Muslih, ıslah işini önce nefsinde gerçekleştirmiş bir iman neferidir. Hakkın şâhidi ve müşâhidi olarak yaşamak başlıca gayesidir. O, hakkı ve sabrı tavsiye vazifesini bir hayat tarzı haline getirmiştir. Bu hayat tarzının ufkunda doğruluğun, iyiliğin ve güzelliğin cazibesini artırmak vardır. Doğruluk, iyilik ve güzelliğin cazibesi nasıl artırılır? Kendisi ile dirilemediğimizi başkasına teklif edemeyiz. Güzelliği üzerimizde gözükmeyen inancın muhatabımıza yapacağı katkı sınırlı olacaktır. Rabbimize götürmekle memur olduğumuz kalb-i selim, hayatımızın her şubesine damgasını vurmalı, hiss-i selim, zevk-i selim, fikr-i selim, teşebbüs-ü selim ve amel-i salih olarak yöneldiğimiz ve temas ettiğimiz her yerde tebellür etmelidir.

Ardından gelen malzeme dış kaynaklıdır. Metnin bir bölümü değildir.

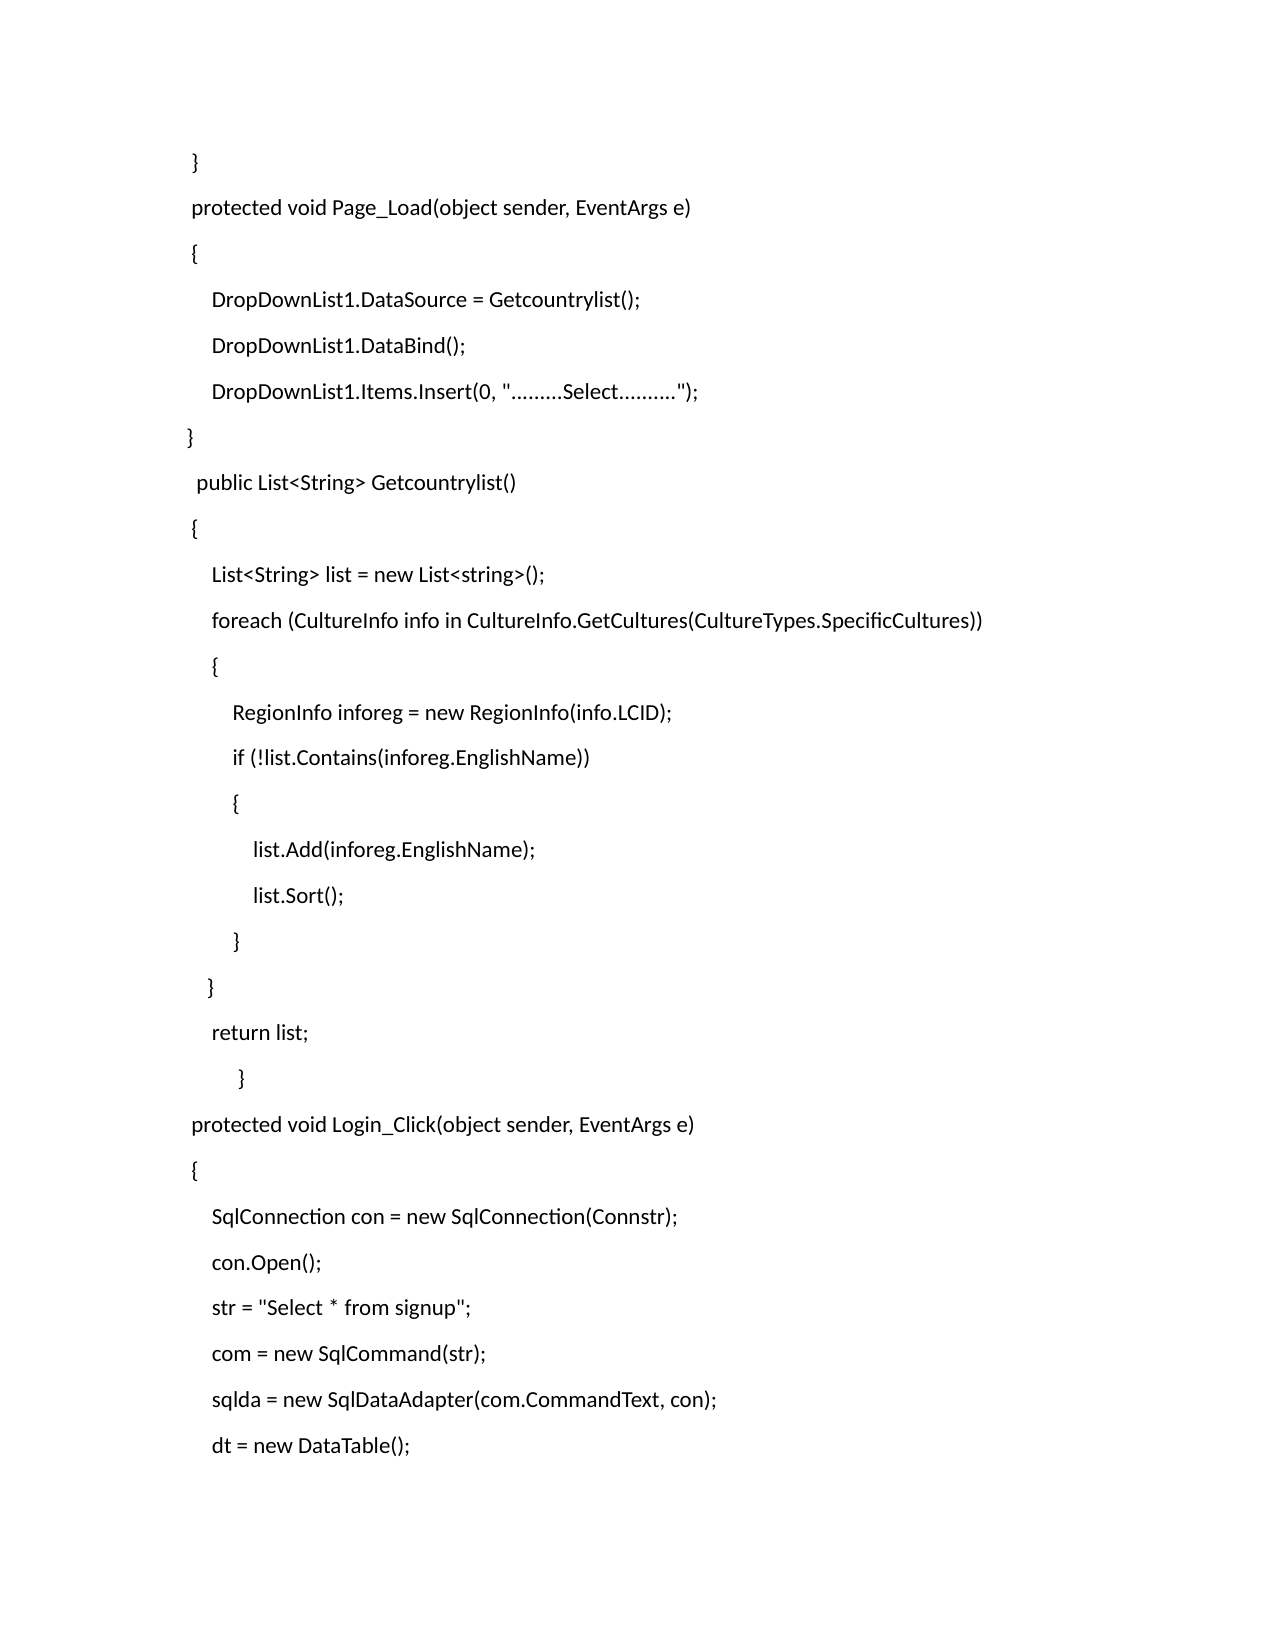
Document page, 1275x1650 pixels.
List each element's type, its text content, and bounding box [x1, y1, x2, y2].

text DropDownList1.Items.Insert(0, ".........Select.........."); [150, 379, 1125, 404]
text { [150, 654, 1125, 679]
text { [150, 1158, 1125, 1183]
text sqlda = new SqlDataAdapter(com.CommandText, con); [150, 1387, 1125, 1412]
text { [150, 242, 1125, 267]
text list.Add(inforeg.EnglishName); [150, 837, 1125, 862]
text con.Open(); [150, 1250, 1125, 1275]
text } [150, 929, 1125, 954]
text protected void Login_Click(object sender, EventArgs e) [150, 1112, 1125, 1137]
text DropDownList1.DataBind(); [150, 333, 1125, 358]
text DropDownList1.DataSource = Getcountrylist(); [150, 287, 1125, 312]
text { [150, 517, 1125, 542]
text if (!list.Contains(inforeg.EnglishName)) [150, 746, 1125, 771]
text str = "Select * from signup"; [150, 1296, 1125, 1321]
text SqlConnection con = new SqlConnection(Connstr); [150, 1204, 1125, 1229]
text list.Sort(); [150, 883, 1125, 908]
text dt = new DataTable(); [150, 1433, 1125, 1458]
text foreach (CultureInfo info in CultureInfo.GetCultures(CultureTypes.SpecificCultures)) [150, 608, 1125, 633]
text } [150, 975, 1125, 1000]
text } [150, 150, 1125, 175]
text public List<String> Getcountrylist() [150, 471, 1125, 496]
text com = new SqlCommand(str); [150, 1342, 1125, 1367]
text { [150, 792, 1125, 817]
text RegionInfo inforeg = new RegionInfo(info.LCID); [150, 700, 1125, 725]
text return list; [150, 1021, 1125, 1046]
text List<String> list = new List<string>(); [150, 562, 1125, 587]
text } [150, 1067, 1125, 1092]
text protected void Page_Load(object sender, EventArgs e) [150, 196, 1125, 221]
text } [150, 425, 1125, 450]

Muslihin aktif iyiliği öncelikle iktisadi hayata ve nesil yetiştirmeye yöneliktir, çünkü müfsidin bozmak için uğraştığı iki alan ekonomi ve nesildir. Bu açıdan en önemli iki ıslah faaliyeti ekonomik ilişkilerde dinimizin muamelat bahsinin hayata geçmesi için gayret etmek ve arkamızdan seccademize ve manevi mirasımıza varis olacak nesil endişesi ile eğitim ve öğretim faaliyetlerine omuz vermektir. İfsad şebekesinin bize sürekli darbe vurduğu bu iki faaliyet sahası ıslah gayreti ile yola çıkacakların ilk derdine düşecekleri kanayan yaralarımızdır.